**Your instructions:**
Give back every line of the data, word for word.

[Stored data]
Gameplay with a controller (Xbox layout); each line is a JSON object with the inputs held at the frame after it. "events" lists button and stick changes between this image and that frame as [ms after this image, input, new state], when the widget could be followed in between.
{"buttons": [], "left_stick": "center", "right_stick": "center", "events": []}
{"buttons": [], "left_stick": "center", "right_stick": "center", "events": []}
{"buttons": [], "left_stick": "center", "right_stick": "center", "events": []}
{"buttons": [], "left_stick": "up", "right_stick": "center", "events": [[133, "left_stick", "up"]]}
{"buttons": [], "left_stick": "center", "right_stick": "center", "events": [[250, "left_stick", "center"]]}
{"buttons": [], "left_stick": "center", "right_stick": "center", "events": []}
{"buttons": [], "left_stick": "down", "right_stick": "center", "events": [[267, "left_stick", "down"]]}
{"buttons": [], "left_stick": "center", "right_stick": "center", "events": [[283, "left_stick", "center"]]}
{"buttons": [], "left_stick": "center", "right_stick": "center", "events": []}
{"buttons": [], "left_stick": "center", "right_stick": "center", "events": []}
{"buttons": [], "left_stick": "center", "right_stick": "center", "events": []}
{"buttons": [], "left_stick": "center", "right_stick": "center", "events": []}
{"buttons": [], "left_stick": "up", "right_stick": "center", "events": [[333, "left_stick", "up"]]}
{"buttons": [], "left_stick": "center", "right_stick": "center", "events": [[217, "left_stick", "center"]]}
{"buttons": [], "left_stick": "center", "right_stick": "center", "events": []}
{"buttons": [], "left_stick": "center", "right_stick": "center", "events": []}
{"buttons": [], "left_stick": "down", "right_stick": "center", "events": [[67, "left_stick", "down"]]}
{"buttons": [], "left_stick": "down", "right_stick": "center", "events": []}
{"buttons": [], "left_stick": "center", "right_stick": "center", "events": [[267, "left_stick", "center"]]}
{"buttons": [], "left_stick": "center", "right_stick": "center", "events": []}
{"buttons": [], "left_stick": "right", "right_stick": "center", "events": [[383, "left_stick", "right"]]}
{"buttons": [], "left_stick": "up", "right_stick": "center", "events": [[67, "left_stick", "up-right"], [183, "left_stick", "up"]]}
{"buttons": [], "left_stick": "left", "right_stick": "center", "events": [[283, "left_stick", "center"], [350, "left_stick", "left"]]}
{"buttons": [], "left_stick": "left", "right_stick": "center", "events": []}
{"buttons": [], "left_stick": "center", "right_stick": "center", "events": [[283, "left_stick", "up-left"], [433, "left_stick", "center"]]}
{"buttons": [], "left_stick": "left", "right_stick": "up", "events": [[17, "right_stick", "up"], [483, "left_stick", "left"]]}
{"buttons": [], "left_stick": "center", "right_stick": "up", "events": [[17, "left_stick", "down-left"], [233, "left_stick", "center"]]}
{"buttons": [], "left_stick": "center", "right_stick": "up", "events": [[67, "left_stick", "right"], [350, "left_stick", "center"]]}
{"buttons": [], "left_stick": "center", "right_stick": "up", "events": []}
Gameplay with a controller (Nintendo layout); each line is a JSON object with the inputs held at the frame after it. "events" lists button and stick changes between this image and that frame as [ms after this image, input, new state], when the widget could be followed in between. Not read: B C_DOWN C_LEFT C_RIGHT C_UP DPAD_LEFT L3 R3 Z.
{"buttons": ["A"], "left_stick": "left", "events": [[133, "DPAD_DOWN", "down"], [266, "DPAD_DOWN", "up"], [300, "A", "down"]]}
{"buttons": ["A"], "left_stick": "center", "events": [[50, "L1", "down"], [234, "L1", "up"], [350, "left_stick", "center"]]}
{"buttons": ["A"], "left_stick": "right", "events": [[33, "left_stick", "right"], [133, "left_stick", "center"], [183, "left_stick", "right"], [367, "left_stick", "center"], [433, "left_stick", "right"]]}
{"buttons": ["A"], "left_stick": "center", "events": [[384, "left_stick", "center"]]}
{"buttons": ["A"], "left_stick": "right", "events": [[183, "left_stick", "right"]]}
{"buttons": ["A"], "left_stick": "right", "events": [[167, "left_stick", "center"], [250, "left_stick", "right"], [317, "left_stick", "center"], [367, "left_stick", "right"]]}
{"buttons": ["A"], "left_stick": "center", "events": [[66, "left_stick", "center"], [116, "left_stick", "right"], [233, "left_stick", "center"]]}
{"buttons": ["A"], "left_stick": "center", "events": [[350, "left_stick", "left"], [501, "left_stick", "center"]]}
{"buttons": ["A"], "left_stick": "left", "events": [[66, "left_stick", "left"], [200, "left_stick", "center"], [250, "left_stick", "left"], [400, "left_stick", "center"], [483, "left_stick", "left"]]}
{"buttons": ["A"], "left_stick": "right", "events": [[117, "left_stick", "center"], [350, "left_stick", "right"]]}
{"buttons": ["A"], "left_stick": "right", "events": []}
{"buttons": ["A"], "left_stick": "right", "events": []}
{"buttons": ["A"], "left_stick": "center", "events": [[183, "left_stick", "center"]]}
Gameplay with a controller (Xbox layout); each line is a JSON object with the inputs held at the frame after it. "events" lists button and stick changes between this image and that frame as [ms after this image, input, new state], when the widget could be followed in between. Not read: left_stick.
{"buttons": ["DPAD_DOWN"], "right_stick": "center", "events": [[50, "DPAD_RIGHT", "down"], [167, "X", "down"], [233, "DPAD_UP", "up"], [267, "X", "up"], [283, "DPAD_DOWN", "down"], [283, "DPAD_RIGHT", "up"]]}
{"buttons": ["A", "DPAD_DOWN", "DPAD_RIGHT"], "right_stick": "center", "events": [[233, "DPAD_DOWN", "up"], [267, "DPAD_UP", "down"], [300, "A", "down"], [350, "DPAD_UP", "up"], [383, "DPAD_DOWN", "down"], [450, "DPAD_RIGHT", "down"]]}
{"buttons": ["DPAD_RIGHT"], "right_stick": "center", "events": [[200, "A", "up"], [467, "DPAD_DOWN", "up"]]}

**Solution to this exercise:**
Gameplay with a controller (Xbox layout); each line is a JSON object with the inputs held at the frame after it. "events" lists button and stick changes between this image and that frame as [ms after this image, input, new state], when the widget could be followed in between.
{"buttons": [], "left_stick": "center", "right_stick": "center", "events": []}
{"buttons": [], "left_stick": "center", "right_stick": "center", "events": []}
{"buttons": [], "left_stick": "center", "right_stick": "center", "events": []}
{"buttons": [], "left_stick": "up", "right_stick": "center", "events": [[133, "left_stick", "up"]]}
{"buttons": [], "left_stick": "center", "right_stick": "center", "events": [[250, "left_stick", "center"]]}
{"buttons": [], "left_stick": "center", "right_stick": "center", "events": []}
{"buttons": [], "left_stick": "down", "right_stick": "center", "events": [[267, "left_stick", "down"]]}
{"buttons": [], "left_stick": "center", "right_stick": "center", "events": [[283, "left_stick", "center"]]}
{"buttons": [], "left_stick": "center", "right_stick": "center", "events": []}
{"buttons": [], "left_stick": "center", "right_stick": "center", "events": []}
{"buttons": [], "left_stick": "center", "right_stick": "center", "events": []}
{"buttons": [], "left_stick": "center", "right_stick": "center", "events": []}
{"buttons": [], "left_stick": "up", "right_stick": "center", "events": [[333, "left_stick", "up"]]}
{"buttons": [], "left_stick": "center", "right_stick": "center", "events": [[217, "left_stick", "center"]]}
{"buttons": [], "left_stick": "center", "right_stick": "center", "events": []}
{"buttons": [], "left_stick": "center", "right_stick": "center", "events": []}
{"buttons": [], "left_stick": "down", "right_stick": "center", "events": [[67, "left_stick", "down"]]}
{"buttons": [], "left_stick": "down", "right_stick": "center", "events": []}
{"buttons": [], "left_stick": "center", "right_stick": "center", "events": [[267, "left_stick", "center"]]}
{"buttons": [], "left_stick": "center", "right_stick": "center", "events": []}
{"buttons": [], "left_stick": "right", "right_stick": "center", "events": [[383, "left_stick", "right"]]}
{"buttons": [], "left_stick": "up", "right_stick": "center", "events": [[67, "left_stick", "up-right"], [183, "left_stick", "up"]]}
{"buttons": [], "left_stick": "left", "right_stick": "center", "events": [[283, "left_stick", "center"], [350, "left_stick", "left"]]}
{"buttons": [], "left_stick": "left", "right_stick": "center", "events": []}
{"buttons": [], "left_stick": "center", "right_stick": "center", "events": [[283, "left_stick", "up-left"], [433, "left_stick", "center"]]}
{"buttons": [], "left_stick": "left", "right_stick": "up", "events": [[17, "right_stick", "up"], [483, "left_stick", "left"]]}
{"buttons": [], "left_stick": "center", "right_stick": "up", "events": [[17, "left_stick", "down-left"], [233, "left_stick", "center"]]}
{"buttons": [], "left_stick": "center", "right_stick": "up", "events": [[67, "left_stick", "right"], [350, "left_stick", "center"]]}
{"buttons": [], "left_stick": "center", "right_stick": "up", "events": []}
Gameplay with a controller (Nintendo layout); each line is a JSON object with the inputs held at the frame after it. "events" lists button and stick changes between this image and that frame as [ms after this image, input, new state], when the widget could be followed in between. Not read: B C_DOWN C_LEFT C_RIGHT C_UP DPAD_LEFT L3 R3 Z.
{"buttons": ["A"], "left_stick": "left", "events": [[133, "DPAD_DOWN", "down"], [266, "DPAD_DOWN", "up"], [300, "A", "down"]]}
{"buttons": ["A"], "left_stick": "center", "events": [[50, "L1", "down"], [234, "L1", "up"], [350, "left_stick", "center"]]}
{"buttons": ["A"], "left_stick": "right", "events": [[33, "left_stick", "right"], [133, "left_stick", "center"], [183, "left_stick", "right"], [367, "left_stick", "center"], [433, "left_stick", "right"]]}
{"buttons": ["A"], "left_stick": "center", "events": [[384, "left_stick", "center"]]}
{"buttons": ["A"], "left_stick": "right", "events": [[183, "left_stick", "right"]]}
{"buttons": ["A"], "left_stick": "right", "events": [[167, "left_stick", "center"], [250, "left_stick", "right"], [317, "left_stick", "center"], [367, "left_stick", "right"]]}
{"buttons": ["A"], "left_stick": "center", "events": [[66, "left_stick", "center"], [116, "left_stick", "right"], [233, "left_stick", "center"]]}
{"buttons": ["A"], "left_stick": "center", "events": [[350, "left_stick", "left"], [501, "left_stick", "center"]]}
{"buttons": ["A"], "left_stick": "left", "events": [[66, "left_stick", "left"], [200, "left_stick", "center"], [250, "left_stick", "left"], [400, "left_stick", "center"], [483, "left_stick", "left"]]}
{"buttons": ["A"], "left_stick": "right", "events": [[117, "left_stick", "center"], [350, "left_stick", "right"]]}
{"buttons": ["A"], "left_stick": "right", "events": []}
{"buttons": ["A"], "left_stick": "right", "events": []}
{"buttons": ["A"], "left_stick": "center", "events": [[183, "left_stick", "center"]]}
Gameplay with a controller (Xbox layout); each line is a JSON object with the inputs held at the frame after it. "events" lists button and stick changes between this image and that frame as [ms after this image, input, new state], when the widget could be followed in between. Not read: left_stick.
{"buttons": ["DPAD_DOWN"], "right_stick": "center", "events": [[50, "DPAD_RIGHT", "down"], [167, "X", "down"], [233, "DPAD_UP", "up"], [267, "X", "up"], [283, "DPAD_DOWN", "down"], [283, "DPAD_RIGHT", "up"]]}
{"buttons": ["A", "DPAD_DOWN", "DPAD_RIGHT"], "right_stick": "center", "events": [[233, "DPAD_DOWN", "up"], [267, "DPAD_UP", "down"], [300, "A", "down"], [350, "DPAD_UP", "up"], [383, "DPAD_DOWN", "down"], [450, "DPAD_RIGHT", "down"]]}
{"buttons": ["DPAD_RIGHT"], "right_stick": "center", "events": [[200, "A", "up"], [467, "DPAD_DOWN", "up"]]}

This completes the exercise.